Because zero to 60 in 3.2 seconds and a top speed of 130 miles per hour are just not enough, Tesla has quietly announced a software upgrade that will allow its 85D and P85D Model S electric cars to achieve a top speed of 155 mph.
The Palo Alto car company said in an asterisk attached to its online Model S specifications sheet that the new performance levels can be achieved with a free software upgrade.
The upgrade applies to Tesla’s more powerful Model S 85D, which has a more powerful battery and longer range than the base Model S and produces roughly the same 380 horsepower from a dual motor that distributes power to both front and rear wheels.

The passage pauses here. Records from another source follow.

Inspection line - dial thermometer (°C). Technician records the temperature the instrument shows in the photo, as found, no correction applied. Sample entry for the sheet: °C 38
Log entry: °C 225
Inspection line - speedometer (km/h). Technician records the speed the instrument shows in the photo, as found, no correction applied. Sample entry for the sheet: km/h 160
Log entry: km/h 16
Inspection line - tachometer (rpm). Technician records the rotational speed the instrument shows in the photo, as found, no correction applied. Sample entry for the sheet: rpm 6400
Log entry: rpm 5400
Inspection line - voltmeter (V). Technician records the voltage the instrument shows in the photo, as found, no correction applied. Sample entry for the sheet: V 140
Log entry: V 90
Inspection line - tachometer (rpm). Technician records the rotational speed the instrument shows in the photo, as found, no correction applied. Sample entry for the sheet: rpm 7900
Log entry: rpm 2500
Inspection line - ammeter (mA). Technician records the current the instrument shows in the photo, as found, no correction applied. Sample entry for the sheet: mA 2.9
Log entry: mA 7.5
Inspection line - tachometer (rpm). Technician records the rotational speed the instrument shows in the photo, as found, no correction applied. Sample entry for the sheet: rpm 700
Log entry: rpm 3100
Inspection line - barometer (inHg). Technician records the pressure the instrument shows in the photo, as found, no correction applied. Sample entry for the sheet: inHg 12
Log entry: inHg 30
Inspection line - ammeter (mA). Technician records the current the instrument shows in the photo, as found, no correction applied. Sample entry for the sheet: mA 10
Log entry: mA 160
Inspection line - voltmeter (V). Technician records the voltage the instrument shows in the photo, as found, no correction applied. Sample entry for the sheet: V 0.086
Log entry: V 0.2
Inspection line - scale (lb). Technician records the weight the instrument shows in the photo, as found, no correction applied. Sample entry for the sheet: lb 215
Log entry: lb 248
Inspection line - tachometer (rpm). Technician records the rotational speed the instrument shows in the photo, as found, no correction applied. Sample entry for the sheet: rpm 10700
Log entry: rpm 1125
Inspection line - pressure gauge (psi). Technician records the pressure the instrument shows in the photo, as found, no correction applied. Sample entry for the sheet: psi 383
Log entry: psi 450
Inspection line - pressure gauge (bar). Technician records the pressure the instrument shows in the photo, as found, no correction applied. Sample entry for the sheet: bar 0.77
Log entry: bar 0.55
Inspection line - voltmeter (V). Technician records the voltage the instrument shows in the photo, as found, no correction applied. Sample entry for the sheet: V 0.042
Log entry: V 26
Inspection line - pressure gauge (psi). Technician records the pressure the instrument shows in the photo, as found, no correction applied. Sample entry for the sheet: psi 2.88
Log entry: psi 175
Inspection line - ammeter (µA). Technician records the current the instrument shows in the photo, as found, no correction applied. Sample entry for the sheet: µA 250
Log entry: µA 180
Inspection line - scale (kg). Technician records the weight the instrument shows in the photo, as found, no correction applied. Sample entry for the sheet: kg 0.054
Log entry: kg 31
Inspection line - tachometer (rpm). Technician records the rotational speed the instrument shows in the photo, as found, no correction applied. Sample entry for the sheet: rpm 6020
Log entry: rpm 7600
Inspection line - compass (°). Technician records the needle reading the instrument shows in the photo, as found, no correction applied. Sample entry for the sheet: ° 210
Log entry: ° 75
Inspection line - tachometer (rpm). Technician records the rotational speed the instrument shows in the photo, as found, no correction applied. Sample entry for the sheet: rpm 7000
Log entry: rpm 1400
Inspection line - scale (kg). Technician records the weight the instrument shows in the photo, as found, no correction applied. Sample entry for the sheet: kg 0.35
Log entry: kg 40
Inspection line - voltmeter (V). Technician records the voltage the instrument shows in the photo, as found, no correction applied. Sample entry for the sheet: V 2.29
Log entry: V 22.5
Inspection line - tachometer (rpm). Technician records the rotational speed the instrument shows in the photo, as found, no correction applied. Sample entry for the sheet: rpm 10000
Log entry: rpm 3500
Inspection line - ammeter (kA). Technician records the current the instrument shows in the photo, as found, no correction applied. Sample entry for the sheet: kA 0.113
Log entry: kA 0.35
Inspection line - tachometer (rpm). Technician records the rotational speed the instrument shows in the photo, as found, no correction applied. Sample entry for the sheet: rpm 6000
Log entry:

But it also applies to the P85D, which is a Model S outfitted with the larger battery and dual motor paired with a performance package that produces 691 horsepower -- 221 horsepower at the front wheels, 470 horsepower at the rear.
Heretofore, the 85D and P85D had been electronically limited to 130 mph.
The 85D starts at $85,570 and the P85D at $106,570, before rebates -- somewhat above the $74,570 MSRP for the entry-level Model S.
The online statement reads, in part:
“The P85D top speed is currently electronically limited to 130 mph. In the coming months, we will be able to upgrade the car free of charge to enable a 155 mph top speed. This free update will be available for the lifetime of the car (not limited to the first owner). Additionally, an over-the-air firmware upgrade to the power electronics will improve P85D performance at high speed above what anyone outside Tesla has experienced to date.”
That last bit is apparently a reference to performance issues that some testers had with the P85D’s torque.
An independent dynamometer test, reported this week on the auto blog Drag Times, put the dual-motor P85D’s torque level at an astonishing 864 pound-feet.
But Drag Times also found the vehicle had difficulty maintaining that torque level. The Tesla phrasing about improving performance at high speed “above what anyone outside Tesla has experienced” seems to address that.
The “over-the-air firmware upgrade” could mean an improved zero to 60 score, too.